### Instructions for the task:
Check each line of the data for "produce" and select those that have it.

### Raw data:
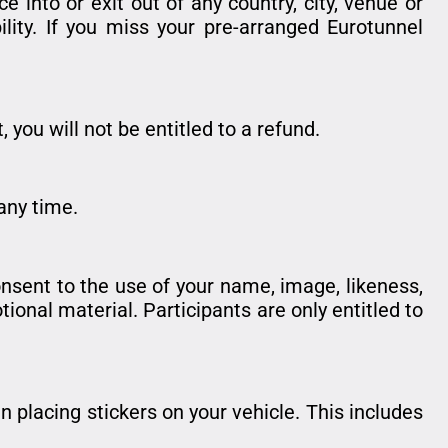
 into or exit out of any country, city, venue or
ility. If you miss your pre-arranged Eurotunnel
 you will not be entitled to a refund.
any time.
onsent to the use of your name, image, likeness,
ional material. Participants are only entitled to
 placing stickers on your vehicle. This includes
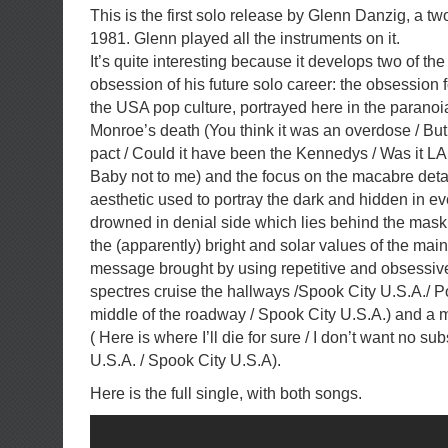
This is the first solo release by Glenn Danzig, a t
1981. Glenn played all the instruments on it.
It’s quite interesting because it develops two of t
obsession of his future solo career: the obsession f
the USA pop culture, portrayed here in the paranoi
Monroe’s death (You think it was an overdose / But
pact / Could it have been the Kennedys / Was it LAPD
Baby not to me) and the focus on the macabre deta
aesthetic used to portray the dark and hidden in ev
drowned in denial side which lies behind the mask
the (apparently) bright and solar values of the mai
message brought by using repetitive and obsessiv
spectres cruise the hallways /Spook City U.S.A./ Po
middle of the roadway / Spook City U.S.A.) and a
( Here is where I’ll die for sure / I don’t want no sub
U.S.A. / Spook City U.S.A).
Here is the full single, with both songs.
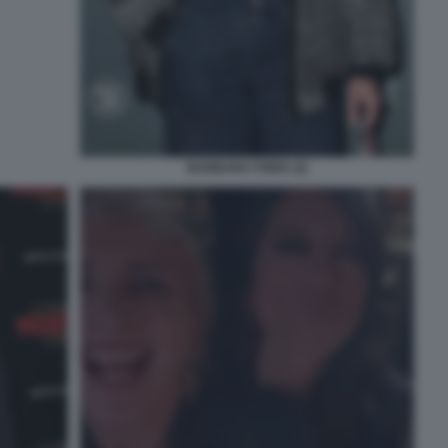
BARBARA FORIA (2)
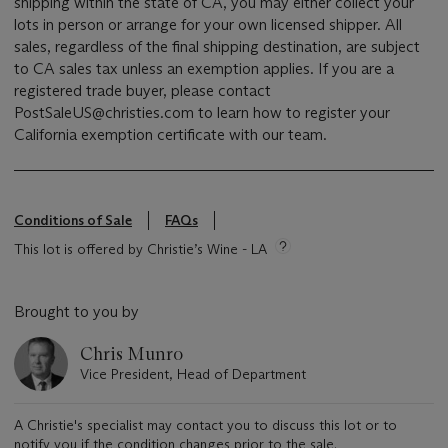
shipping within the state of CA, you may either collect your
lots in person or arrange for your own licensed shipper. All
sales, regardless of the final shipping destination, are subject
to CA sales tax unless an exemption applies. If you are a
registered trade buyer, please contact
PostSaleUS@christies.com to learn how to register your
California exemption certificate with our team.
Conditions of Sale
FAQs
This lot is offered by Christie’s Wine - LA
Brought to you by
Chris Munro
Vice President, Head of Department
A Christie's specialist may contact you to discuss this lot or to
notify you if the condition changes prior to the sale.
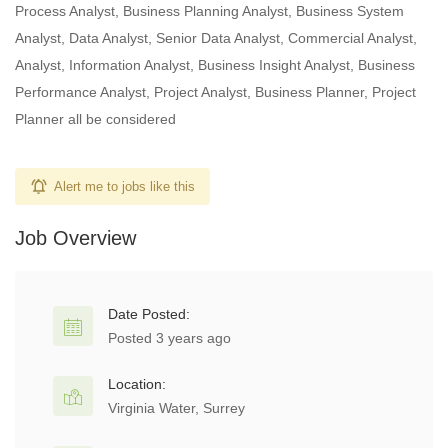
Process Analyst, Business Planning Analyst, Business System
Analyst, Data Analyst, Senior Data Analyst, Commercial Analyst,
Analyst, Information Analyst, Business Insight Analyst, Business
Performance Analyst, Project Analyst, Business Planner, Project
Planner all be considered
Alert me to jobs like this
Job Overview
Date Posted:
Posted 3 years ago
Location:
Virginia Water, Surrey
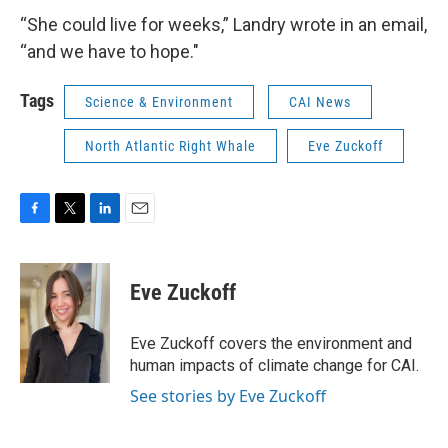
“She could live for weeks,” Landry wrote in an email,
“and we have to hope."
Tags
Science & Environment
CAI News
North Atlantic Right Whale
Eve Zuckoff
F
T
L
E
a
w
i
m
c
i
n
a
e
t
k
i
Eve Zuckoff
b
t
e
l
o
e
d
o
r
I
Eve Zuckoff covers the environment and
k
n
human impacts of climate change for CAI.
See stories by Eve Zuckoff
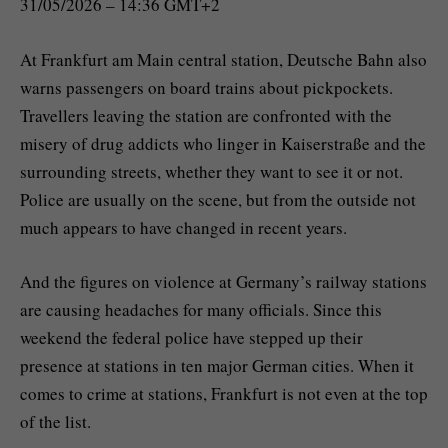
31/05/2026 – 14:36 GMT+2
At Frankfurt am Main central station, Deutsche Bahn also
warns passengers on board trains about pickpockets.
Travellers leaving the station are confronted with the
misery of drug addicts who linger in Kaiserstraße and the
surrounding streets, whether they want to see it or not.
Police are usually on the scene, but from the outside not
much appears to have changed in recent years.
And the figures on violence at Germany’s railway stations
are causing headaches for many officials. Since this
weekend the federal police have stepped up their
presence at stations in ten major German cities. When it
comes to crime at stations, Frankfurt is not even at the top
of the list.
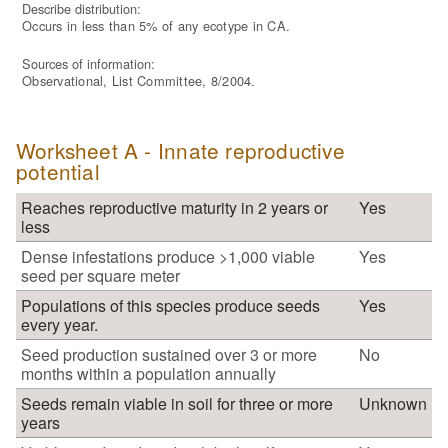
Describe distribution:
Occurs in less than 5% of any ecotype in CA.
Sources of information:
Observational, List Committee, 8/2004.
Worksheet A - Innate reproductive
potential
Reaches reproductive maturity in 2 years or
Yes
less
Dense infestations produce >1,000 viable
Yes
seed per square meter
Populations of this species produce seeds
Yes
every year.
Seed production sustained over 3 or more
No
months within a population annually
Seeds remain viable in soil for three or more
Unknown
years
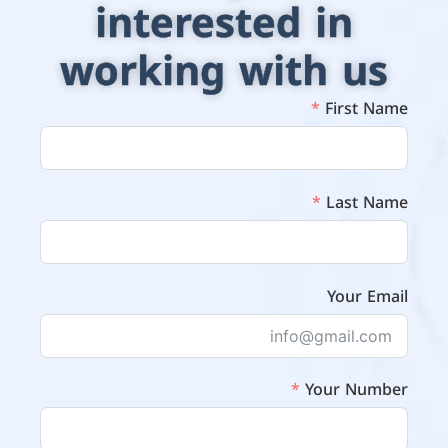
interested in
working with us
First Name
Last Name
Your Email
Your Number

### Reply to the task:
Dense infestations produce >1,000 viable
Populations of this species produce seeds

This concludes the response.